DIRECTIONS FOR THIS TASK:
Turn the lines below into a numbered list, skipping any blank lines and leaving the pictures out.

=== Begin Enclosure ===

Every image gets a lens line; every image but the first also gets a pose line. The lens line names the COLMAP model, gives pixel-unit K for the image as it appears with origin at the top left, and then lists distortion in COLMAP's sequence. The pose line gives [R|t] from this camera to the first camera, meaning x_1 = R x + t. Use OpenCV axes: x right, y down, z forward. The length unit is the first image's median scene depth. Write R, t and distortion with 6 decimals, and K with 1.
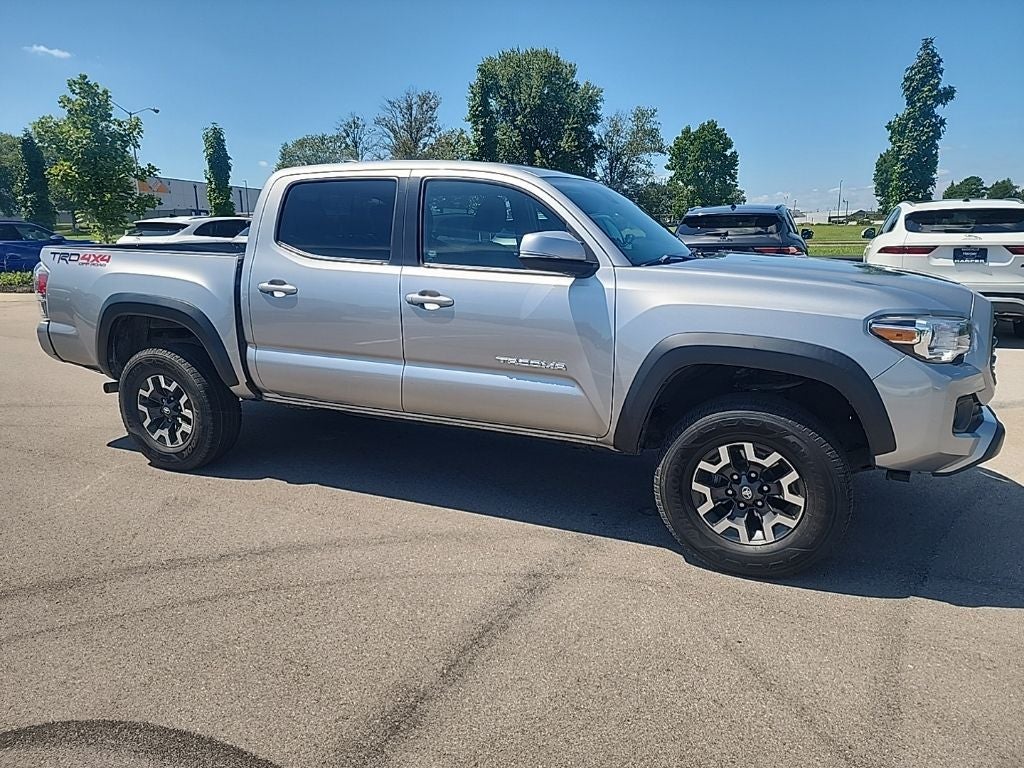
lens RADIAL K [[692.4, 0, 520.0], [0, 692.4, 380.0], [0, 0, 1]] dist [0.062523, -0.054981]
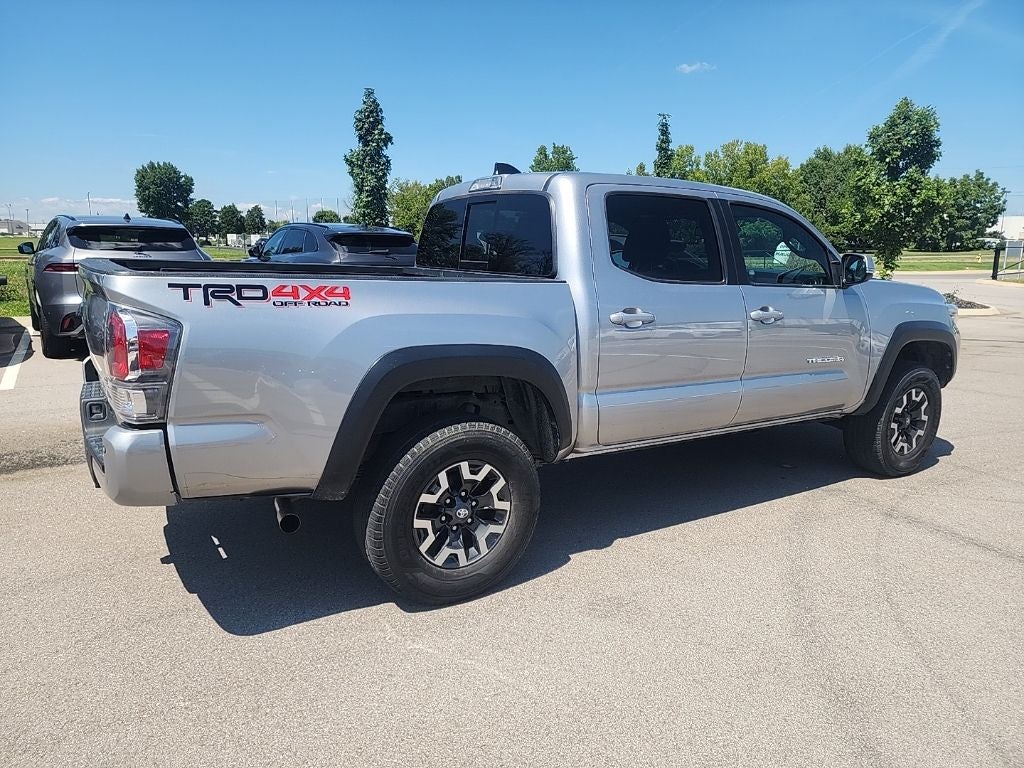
lens RADIAL K [[692.4, 0, 520.0], [0, 692.4, 380.0], [0, 0, 1]] dist [0.062523, -0.054981]
pose [[0.545585, -0.138731, 0.826493, -0.929716], [0.156788, 0.985687, 0.061954, -0.106449], [-0.823259, 0.095783, 0.559527, 0.527950]]
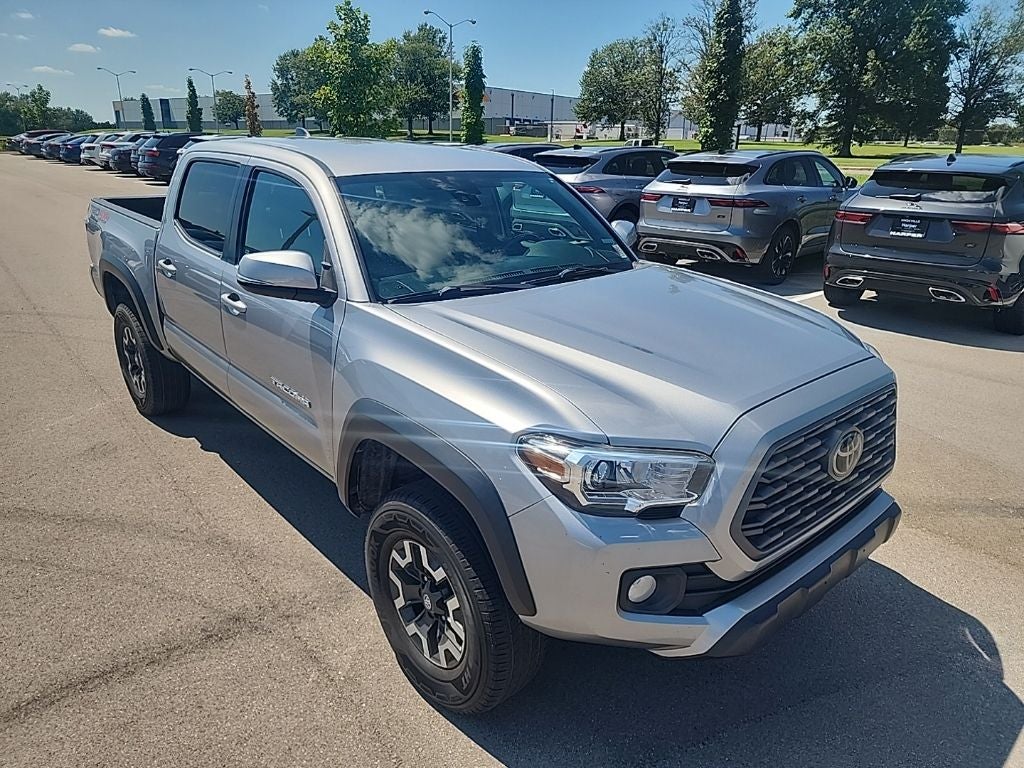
lens RADIAL K [[694.4, 0, 512.0], [0, 694.4, 384.0], [0, 0, 1]] dist [0.067179, -0.060012]
pose [[0.905719, 0.166222, -0.389929, 0.442689], [-0.116778, 0.982154, 0.147431, -0.141556], [0.407476, -0.087996, 0.908966, 0.204369]]
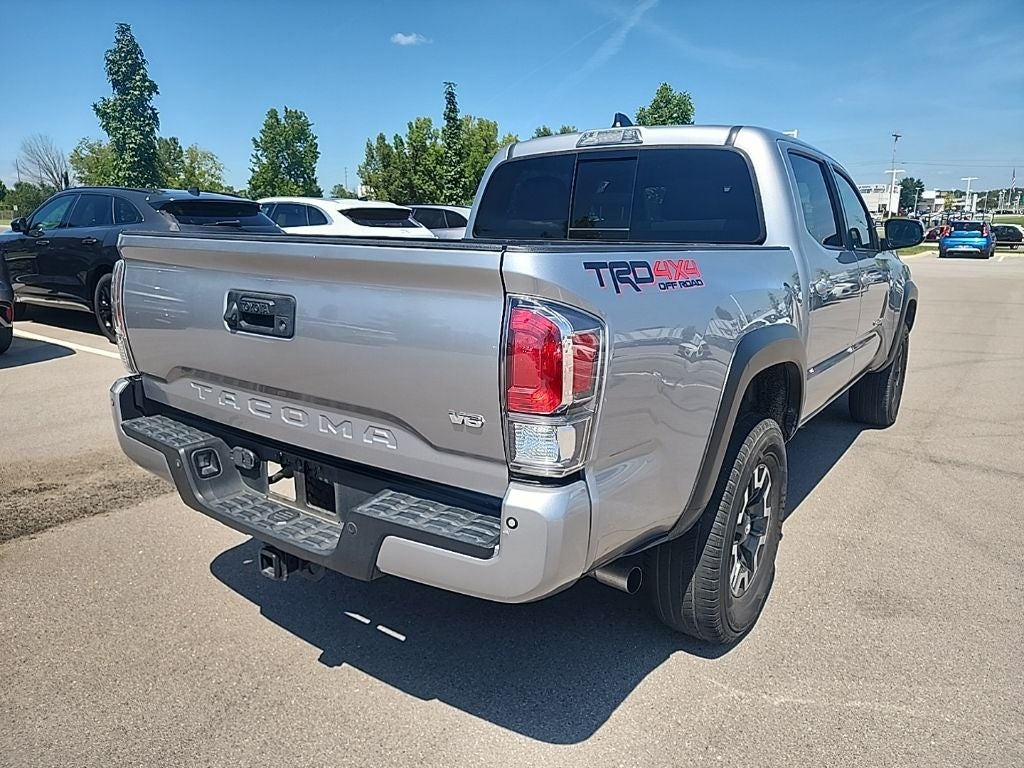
lens RADIAL K [[692.4, 0, 520.0], [0, 692.4, 380.0], [0, 0, 1]] dist [0.062523, -0.054981]
pose [[0.200828, -0.201340, 0.958713, -0.974308], [0.194858, 0.967306, 0.162326, -0.184253], [-0.960051, 0.154213, 0.233494, 0.948473]]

=== End Enclosure ===

RESPONSE FOR THIS EXERCISE:
1. Every image gets a lens line; every image but the first also gets a pose line. The lens line names the COLMAP model, gives pixel-unit K for the image as it appears with origin at the top left, and then lists distortion in COLMAP's sequence. The pose line gives [R|t] from this camera to the first camera, meaning x_1 = R x + t. Use OpenCV axes: x right, y down, z forward. The length unit is the first image's median scene depth. Write R, t and distortion with 6 decimals, and K with 1.
2. lens RADIAL K [[692.4, 0, 520.0], [0, 692.4, 380.0], [0, 0, 1]] dist [0.062523, -0.054981]
3. lens RADIAL K [[692.4, 0, 520.0], [0, 692.4, 380.0], [0, 0, 1]] dist [0.062523, -0.054981]
4. pose [[0.545585, -0.138731, 0.826493, -0.929716], [0.156788, 0.985687, 0.061954, -0.106449], [-0.823259, 0.095783, 0.559527, 0.527950]]
5. lens RADIAL K [[694.4, 0, 512.0], [0, 694.4, 384.0], [0, 0, 1]] dist [0.067179, -0.060012]
6. pose [[0.905719, 0.166222, -0.389929, 0.442689], [-0.116778, 0.982154, 0.147431, -0.141556], [0.407476, -0.087996, 0.908966, 0.204369]]
7. lens RADIAL K [[692.4, 0, 520.0], [0, 692.4, 380.0], [0, 0, 1]] dist [0.062523, -0.054981]
8. pose [[0.200828, -0.201340, 0.958713, -0.974308], [0.194858, 0.967306, 0.162326, -0.184253], [-0.960051, 0.154213, 0.233494, 0.948473]]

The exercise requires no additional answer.